Quijano asked Stefansson, “What does the 100 percent termination rate, you think, reflect about Icelandic society?”
“It reflects a relatively heavy-handed genetic counseling,” he said. “And I don’t think that heavy-handed genetic counseling is desirable. … You’re having impact on decisions that are not medical, in a way.”
Stefansson noted, “I don’t think there’s anything wrong with aspiring to have healthy children, but how far we should go in seeking those goals is a fairly complicated decision.”
Of course this compels one to ask, indeed, where does it end? And who gets to play God and decide how far is too far? But seemingly, for the vast majority of the people in Iceland, this quest to eradicate Downs syndrome births children has little to do with morality. At least that’s what they tell themselves. Consider counselor Helga Sol Olafsdottir, whom women turn to when discussing what they should do when they are informed that a chromosomal abnormality has been discovered:
Olafsdottir tells women who are wrestling with the decision or feelings of guilt: “This is your life — you have the right to choose how your life will look like.”
She showed Quijano a prayer card inscribed with the date and tiny footprints of a fetus that was terminated.

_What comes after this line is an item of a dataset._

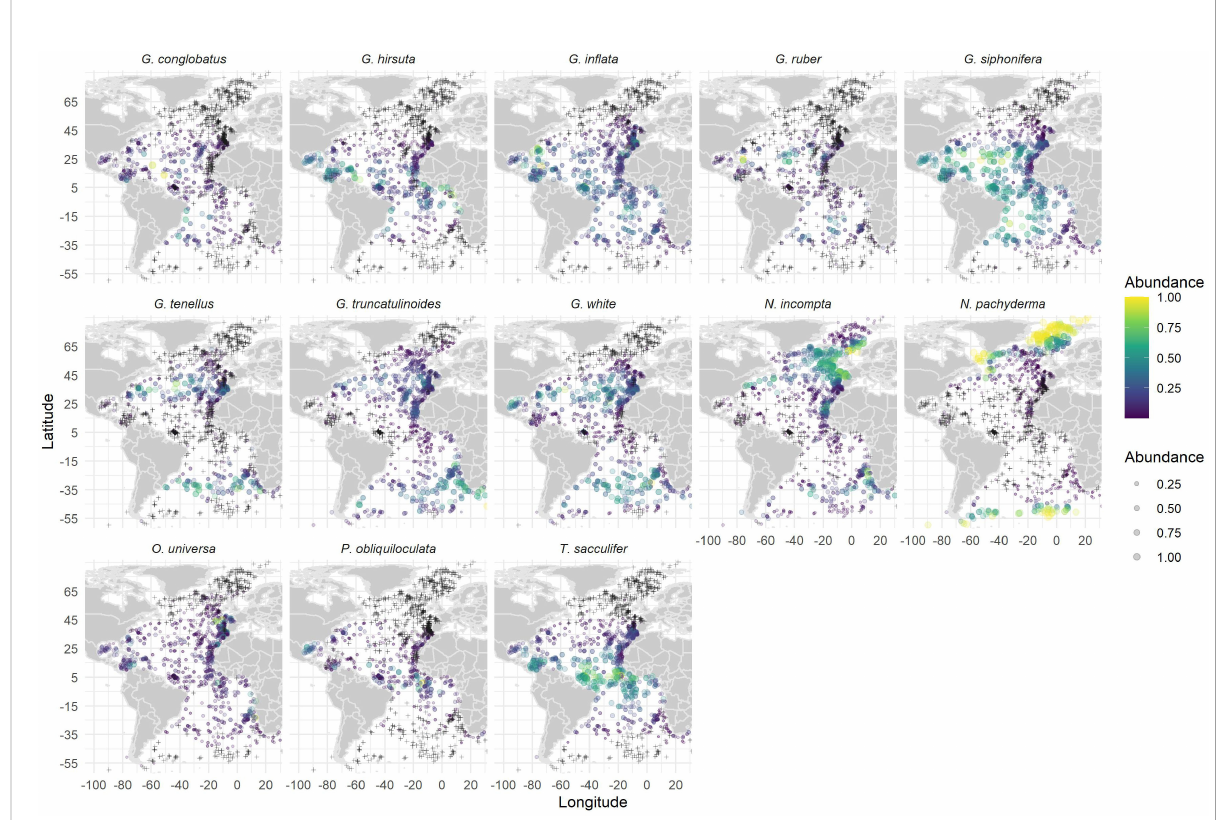
FIGURE 7 Spatial distribution and relative abundance of the 5 species with higher cumulative contribution in all environmental variables (abundance scale in both color and point size; crosses indicate zero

Quijano noted, “In America, I think some people would be confused about people calling this ‘our child,’ saying a prayer or saying goodbye or having a priest come in — because to them abortion is murder.”

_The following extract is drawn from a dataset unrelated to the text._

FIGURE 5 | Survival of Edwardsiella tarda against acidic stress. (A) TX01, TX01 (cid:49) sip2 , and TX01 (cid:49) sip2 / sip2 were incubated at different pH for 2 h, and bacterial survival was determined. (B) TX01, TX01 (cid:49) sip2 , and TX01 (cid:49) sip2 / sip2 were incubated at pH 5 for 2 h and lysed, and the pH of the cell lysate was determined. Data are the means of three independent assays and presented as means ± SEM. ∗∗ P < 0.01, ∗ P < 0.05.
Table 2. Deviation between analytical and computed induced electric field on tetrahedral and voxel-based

Olafsdottir responded, “We don’t look at abortion as a murder. We look at it as a thing that we ended. We ended a possible life that may have had a huge complication… preventing suffering for the child and for the family. And I think that is more right than seeing it as a murder — that’s so black and white. Life isn’t black and white. Life is grey.”

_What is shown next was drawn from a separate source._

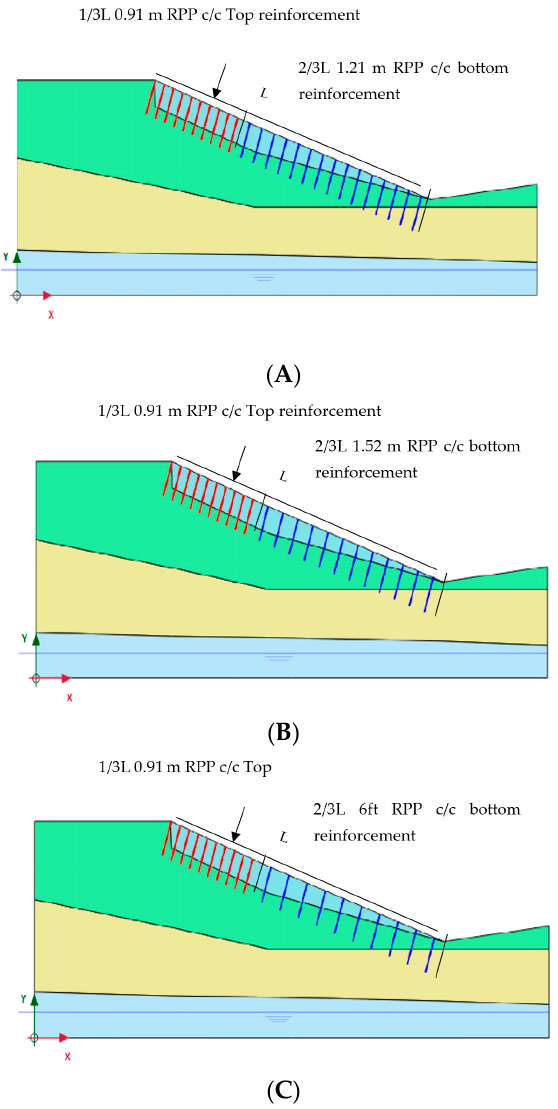
Figure 4. RPPs layout at the top and bottom part of the slope: ( A ) configuration D, ( B ) configuration E, and ( C ) configuration F. Table 2. Numerical modeling matrix.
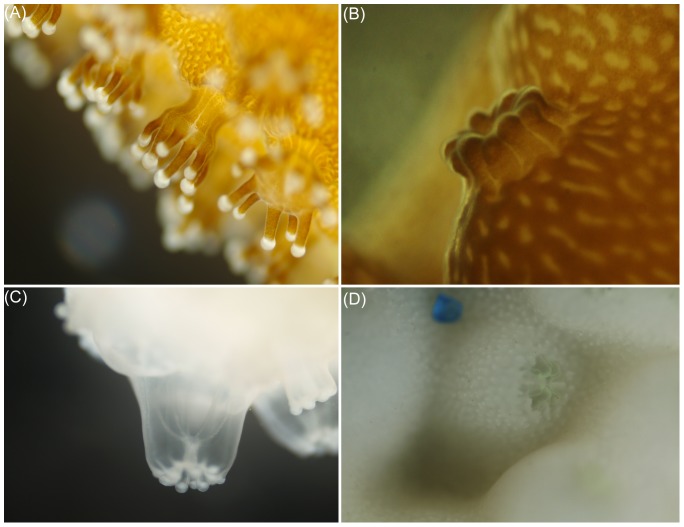
Polyps of symbiotic and aposymbiotic corals under microscopic examination.(A) and (C) are Stylophora pistillata; (B) and (D) are Isopora palifera.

Eliminating the existence of Down syndrome births, hence babies, children and adults is the natural outcome of such a rationalization. If it isn’t seen as the engineered murder of one deemed less than acceptable, and seen only as a “possible life,” and an imperfect one at that, then it becomes quite easy to kill.
I once spent a short, precious amount of time in the presence of a lovely couple who unexpectedly found themselves thrust into one of those gray areas of which Olafsdottir speaks, and yet they didn’t hesitate to choose life. They did so because they believed that the unique individual the wife carried was fearfully and wonderfully made, and that they had been specifically chosen to provide the necessary arms of love to hold, the tender hearts to nurture, and the courage required for the special baby she carried. The reward of their chosen “suffering,” they would insist to Olafsdottir, was to experience a joy so profound that they never looked back with regret at choosing to bring that which was deemed imperfect into this world and into their lives. Because in his own unique way, their son brought a different kind of perfect to them: the kind that is seen in big, wide-open bursts of love offered to strangers.